Des propriétaires sans scrupulesEmmanuel et son épouse sont donc pris à la gorge. Car les dépenses de transport, de santé et de scolarité pèsent également sur le budget familial. Selon un rapport de la Banque mondiale de 2024, près de 47% des 225 millions de Nigérians vivraient sous le seuil de pauvreté.
Un contexte social pas du tout pris en compte par le propriétaire de logements. « Certains propriétaires s'appuient sur des conseils d'agents pour moduler leurs loyers. Tandis que d'autres font sans, sans doute qu'ils ont déjà un niveau de tarif en tête. Peut-être qu'un de leurs amis a augmenté ses prix et que cette personne a pu trouver un locataire pour sa propriété malgré tout. Et il y a ceux que nous appelons "les locataires spéciaux", qui ont de l'argent. Quel que soit le montant du loyer demandé, ils ne marchandent pas ; ils paient, et puis c'est tout », reconnaît Gabriel Osukoya, agent immobilier.

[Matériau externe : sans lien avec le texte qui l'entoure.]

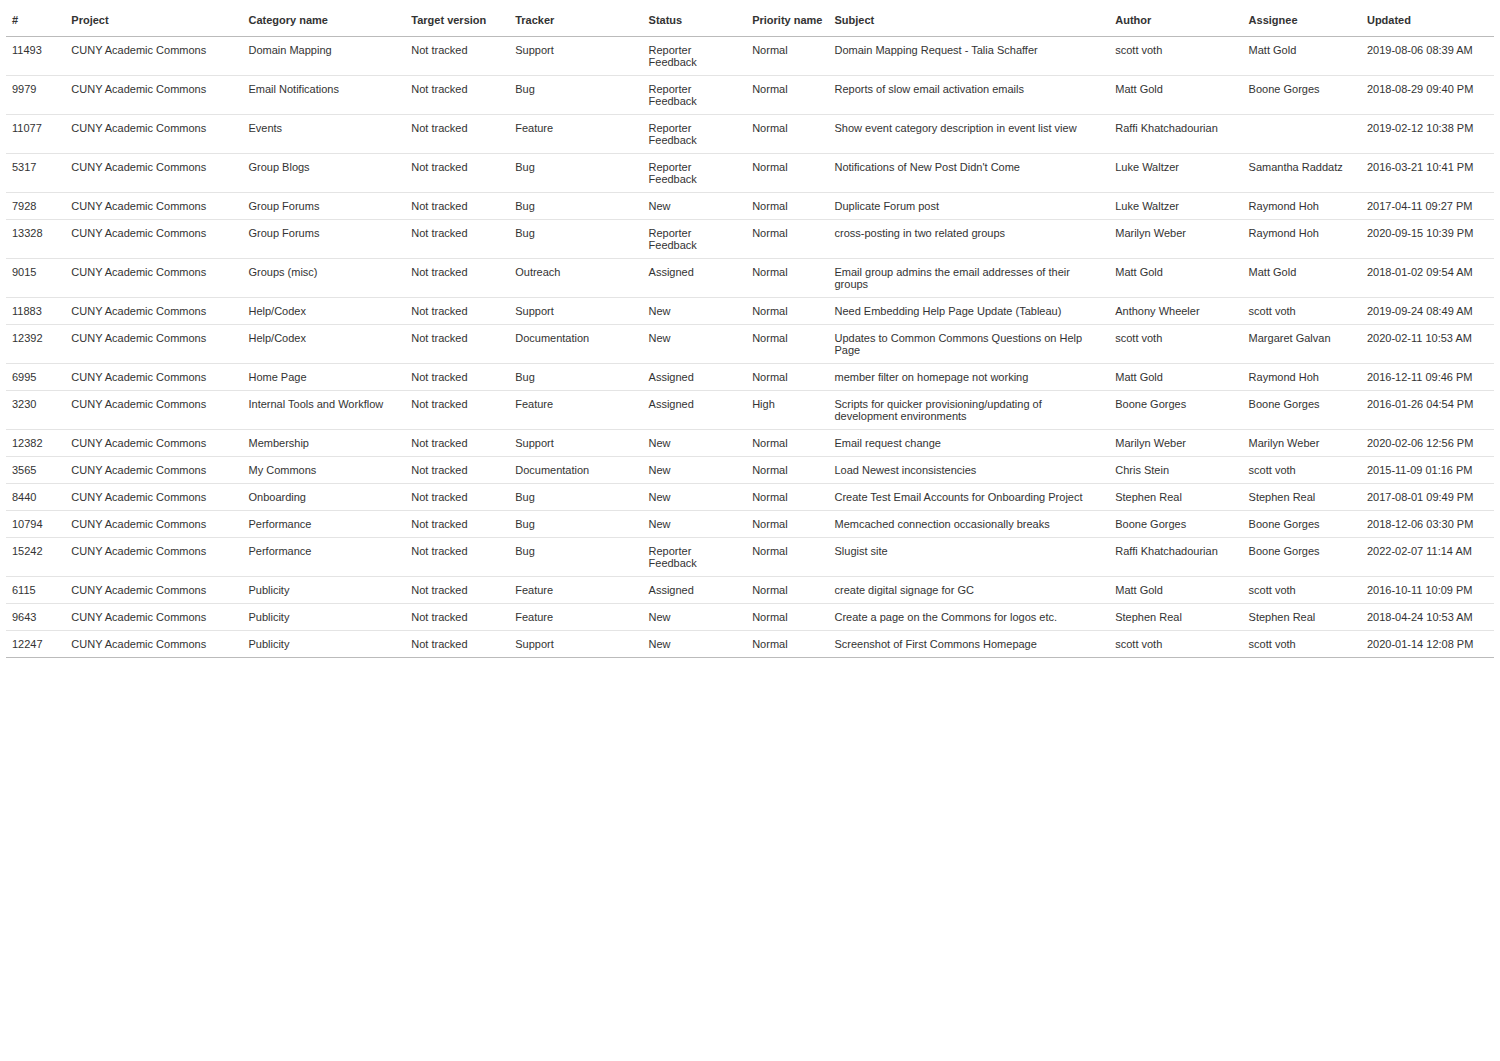| # | Project | Category name | Target version | Tracker | Status | Priority name | Subject | Author | Assignee | Updated |
| --- | --- | --- | --- | --- | --- | --- | --- | --- | --- | --- |
| 11493 | CUNY Academic Commons | Domain Mapping | Not tracked | Support | Reporter Feedback | Normal | Domain Mapping Request - Talia Schaffer | scott voth | Matt Gold | 2019-08-06 08:39 AM |
| 9979 | CUNY Academic Commons | Email Notifications | Not tracked | Bug | Reporter Feedback | Normal | Reports of slow email activation emails | Matt Gold | Boone Gorges | 2018-08-29 09:40 PM |
| 11077 | CUNY Academic Commons | Events | Not tracked | Feature | Reporter Feedback | Normal | Show event category description in event list view | Raffi Khatchadourian | | 2019-02-12 10:38 PM |
| 5317 | CUNY Academic Commons | Group Blogs | Not tracked | Bug | Reporter Feedback | Normal | Notifications of New Post Didn't Come | Luke Waltzer | Samantha Raddatz | 2016-03-21 10:41 PM |
| 7928 | CUNY Academic Commons | Group Forums | Not tracked | Bug | New | Normal | Duplicate Forum post | Luke Waltzer | Raymond Hoh | 2017-04-11 09:27 PM |
| 13328 | CUNY Academic Commons | Group Forums | Not tracked | Bug | Reporter Feedback | Normal | cross-posting in two related groups | Marilyn Weber | Raymond Hoh | 2020-09-15 10:39 PM |
| 9015 | CUNY Academic Commons | Groups (misc) | Not tracked | Outreach | Assigned | Normal | Email group admins the email addresses of their groups | Matt Gold | Matt Gold | 2018-01-02 09:54 AM |
| 11883 | CUNY Academic Commons | Help/Codex | Not tracked | Support | New | Normal | Need Embedding Help Page Update (Tableau) | Anthony Wheeler | scott voth | 2019-09-24 08:49 AM |
| 12392 | CUNY Academic Commons | Help/Codex | Not tracked | Documentation | New | Normal | Updates to Common Commons Questions on Help Page | scott voth | Margaret Galvan | 2020-02-11 10:53 AM |
| 6995 | CUNY Academic Commons | Home Page | Not tracked | Bug | Assigned | Normal | member filter on homepage not working | Matt Gold | Raymond Hoh | 2016-12-11 09:46 PM |
| 3230 | CUNY Academic Commons | Internal Tools and Workflow | Not tracked | Feature | Assigned | High | Scripts for quicker provisioning/updating of development environments | Boone Gorges | Boone Gorges | 2016-01-26 04:54 PM |
| 12382 | CUNY Academic Commons | Membership | Not tracked | Support | New | Normal | Email request change | Marilyn Weber | Marilyn Weber | 2020-02-06 12:56 PM |
| 3565 | CUNY Academic Commons | My Commons | Not tracked | Documentation | New | Normal | Load Newest inconsistencies | Chris Stein | scott voth | 2015-11-09 01:16 PM |
| 8440 | CUNY Academic Commons | Onboarding | Not tracked | Bug | New | Normal | Create Test Email Accounts for Onboarding Project | Stephen Real | Stephen Real | 2017-08-01 09:49 PM |
| 10794 | CUNY Academic Commons | Performance | Not tracked | Bug | New | Normal | Memcached connection occasionally breaks | Boone Gorges | Boone Gorges | 2018-12-06 03:30 PM |
| 15242 | CUNY Academic Commons | Performance | Not tracked | Bug | Reporter Feedback | Normal | Slugist site | Raffi Khatchadourian | Boone Gorges | 2022-02-07 11:14 AM |
| 6115 | CUNY Academic Commons | Publicity | Not tracked | Feature | Assigned | Normal | create digital signage for GC | Matt Gold | scott voth | 2016-10-11 10:09 PM |
| 9643 | CUNY Academic Commons | Publicity | Not tracked | Feature | New | Normal | Create a page on the Commons for logos etc. | Stephen Real | Stephen Real | 2018-04-24 10:53 AM |
| 12247 | CUNY Academic Commons | Publicity | Not tracked | Support | New | Normal | Screenshot of First Commons Homepage | scott voth | scott voth | 2020-01-14 12:08 PM |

Les coûts de construction explosentÀ Lagos, la hausse des loyers touche aussi ces héritiers des fortunes liées au pétrole, évoqués par Gabriel. Le flottement du naira depuis deux ans et l'inflation impactent le prix des constructions. Kenneth Osagie gère des propriétés pour des personnes à hauts revenus. Là aussi, les prix s'envolent.
« Auparavant, un appartement de luxe avec trois chambres salon était commercialisé pour une valeur de 50 000 euros. Désormais, il faut s'acquitter de 110 000 et 170 000 euros, détaille-t-il. Et cela est lié aux matériaux que nous utilisons dans la construction. Il y a trois ans, les armatures à béton en acier coûtaient environ 250 ou 200 euros. Désormais, il faut compter près de 850 euros. » Depuis 2021, l'État de Lagos a promulgué une loi pour la mensualisation des loyers. Mais ce texte local n'est pas contraignant, les propriétaires continuent d'exiger un an, voire deux ans de loyer d’avance.